The Best Oatmeal Cookies

These are THE BEST oatmeal cookies. Don't believe me? Ask my mom. That's right. She said so. But also, I say so, and a bunch of other people who tried these cookies seemed to agree. Also, they have cranberries. Who could turn down cranberries? They are such a pretty color, and add such a sweet-tart element that plays off the subtle fresh taste of the orange zest in the batter. Try these, they are just what you need right now. Really, I think you need a cookie. You're so thin! You look famished! (By the way, how have you all enjoyed your various events and family time over thanksgiving? Do I sound like anyone's grandma yet? Maybe an aunt?)

But truly, you deserve a cookie. Not crazy about cranberries? Change em out. Go traditional with raisins, shake things up with dried cherries, appease your sweet tooth with dark chocolate chips (orange and chocolate are a great pair!) go nuts (add nuts!).

This recipe works surprisingly well substituting margarine in place of the butter originally in the recipe, I used earth balance, and I swear you can't tell (I really mean it, and I am somewhat of a snob about baking with butter).

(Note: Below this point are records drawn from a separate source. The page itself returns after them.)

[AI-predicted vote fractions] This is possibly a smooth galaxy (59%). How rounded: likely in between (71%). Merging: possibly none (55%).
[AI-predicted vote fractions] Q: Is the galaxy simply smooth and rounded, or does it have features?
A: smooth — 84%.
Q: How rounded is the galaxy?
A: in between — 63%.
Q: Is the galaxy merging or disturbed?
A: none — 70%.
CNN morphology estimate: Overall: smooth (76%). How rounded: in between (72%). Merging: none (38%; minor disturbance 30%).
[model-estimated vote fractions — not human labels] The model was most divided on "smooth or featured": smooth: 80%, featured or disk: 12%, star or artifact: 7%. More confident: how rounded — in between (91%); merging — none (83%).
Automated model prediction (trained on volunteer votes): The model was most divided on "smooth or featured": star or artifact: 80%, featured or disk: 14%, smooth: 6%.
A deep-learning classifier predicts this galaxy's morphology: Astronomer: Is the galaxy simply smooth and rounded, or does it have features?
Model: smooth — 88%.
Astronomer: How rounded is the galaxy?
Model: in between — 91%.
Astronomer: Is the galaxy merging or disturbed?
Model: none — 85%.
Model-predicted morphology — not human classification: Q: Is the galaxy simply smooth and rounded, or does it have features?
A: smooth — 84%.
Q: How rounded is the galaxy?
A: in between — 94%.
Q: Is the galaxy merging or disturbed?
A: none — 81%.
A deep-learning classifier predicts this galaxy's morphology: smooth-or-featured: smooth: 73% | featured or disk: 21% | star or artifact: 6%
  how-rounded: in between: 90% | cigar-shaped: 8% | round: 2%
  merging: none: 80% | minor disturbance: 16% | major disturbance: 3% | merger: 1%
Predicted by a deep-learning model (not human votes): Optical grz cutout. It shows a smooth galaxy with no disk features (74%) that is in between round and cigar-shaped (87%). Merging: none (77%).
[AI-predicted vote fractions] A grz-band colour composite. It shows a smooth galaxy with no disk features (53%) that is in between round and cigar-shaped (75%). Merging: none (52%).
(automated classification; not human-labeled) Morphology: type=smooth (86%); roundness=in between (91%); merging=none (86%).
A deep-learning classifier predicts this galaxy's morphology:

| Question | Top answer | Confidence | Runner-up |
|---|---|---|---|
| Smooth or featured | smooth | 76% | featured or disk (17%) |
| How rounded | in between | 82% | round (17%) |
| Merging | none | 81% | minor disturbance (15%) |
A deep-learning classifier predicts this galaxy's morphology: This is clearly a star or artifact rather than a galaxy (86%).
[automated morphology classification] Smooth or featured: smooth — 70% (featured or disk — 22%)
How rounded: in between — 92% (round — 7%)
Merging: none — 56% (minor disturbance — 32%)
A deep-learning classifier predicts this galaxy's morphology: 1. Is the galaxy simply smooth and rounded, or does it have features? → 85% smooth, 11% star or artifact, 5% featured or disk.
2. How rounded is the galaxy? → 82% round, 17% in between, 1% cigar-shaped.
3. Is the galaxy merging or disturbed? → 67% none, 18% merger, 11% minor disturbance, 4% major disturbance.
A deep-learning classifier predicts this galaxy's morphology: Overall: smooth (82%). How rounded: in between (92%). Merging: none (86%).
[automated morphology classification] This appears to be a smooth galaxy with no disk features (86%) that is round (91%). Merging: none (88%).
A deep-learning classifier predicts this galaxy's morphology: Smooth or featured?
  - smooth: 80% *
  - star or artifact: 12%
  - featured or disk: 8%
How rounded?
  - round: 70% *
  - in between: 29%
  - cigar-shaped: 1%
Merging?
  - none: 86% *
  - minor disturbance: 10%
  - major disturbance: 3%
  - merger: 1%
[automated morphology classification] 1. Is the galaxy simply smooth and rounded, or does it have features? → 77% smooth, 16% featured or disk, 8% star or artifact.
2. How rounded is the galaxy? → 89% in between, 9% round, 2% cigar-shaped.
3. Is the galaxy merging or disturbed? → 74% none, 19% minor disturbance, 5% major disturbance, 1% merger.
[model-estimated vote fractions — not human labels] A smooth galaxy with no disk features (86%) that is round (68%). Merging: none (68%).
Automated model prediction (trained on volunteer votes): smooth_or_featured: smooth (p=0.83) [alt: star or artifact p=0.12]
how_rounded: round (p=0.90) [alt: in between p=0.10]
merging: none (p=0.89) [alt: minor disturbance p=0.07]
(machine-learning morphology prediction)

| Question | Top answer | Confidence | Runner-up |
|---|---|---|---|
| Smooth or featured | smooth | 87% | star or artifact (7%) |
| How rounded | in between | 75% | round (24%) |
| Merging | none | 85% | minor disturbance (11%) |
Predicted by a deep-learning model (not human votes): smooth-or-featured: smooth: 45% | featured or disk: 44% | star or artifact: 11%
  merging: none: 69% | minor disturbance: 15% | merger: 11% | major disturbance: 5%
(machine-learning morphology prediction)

Ok, enough chitchat, go make these cookies. Then bring me a couple at my office; I could really use a cookie like this right about now.

The Best Oatmeal Cookies
Adapted from this recipe from Gail Gand's Sweet Dreams

Makes 40-48 cookies

  • 1 1/2 cups margarine or 3 sticks unsalted butter
  • 1 cup light brown sugar
  • 1 1/8 cup granulated sugar
  • 1 large egg
  • 3 cups rolled oats (not instant) 
  • Zest of 2 large oranges (or a little more than 2 Tbsp)
  • 1 1/2 cups all-purpose flour
  • 3/4 teaspoon salt
  • 2 1/2 teaspoons baking soda
  • 1 1/2 cups dried cranberries
1. Preheat oven to 350 degrees (unless you are like me, and choose the make the dough in advance, refrigerate it or freeze it and than bake it off the next day- maybe I am just strange like that, I tend to start baking projects past 9pm, then get tired and want to go to bed in the middle.)

2. Cream together the butter and sugars. Doing this with a hand held or standing mixer saves a bit of effort, but is not entirely necessary. Butter will always get fluffier than margarine can, so don't sweat it if you are making this with earth balance and it doesn't really seem "creamed". I swear they will turn out good in the end.

3. Mix in the egg and orange zest.

4. In a separate bowl combine the dry ingredients: flour, baking soda, salt and oats.

5. Slowly combine the butter mixture with the oat mixture, then add the dried cranberries.

6. On a greased baking sheet form drop cookies approximately 1 tbsp each in size.

7. Bake cookies for 10-15 minutes until outsides are brown and the middle looks solid. Bake a few additional minutes for crispier cookies.

8. Let cool, bring one to your friend Hannah, who is sitting in her office, and once again forgot about her lunch break.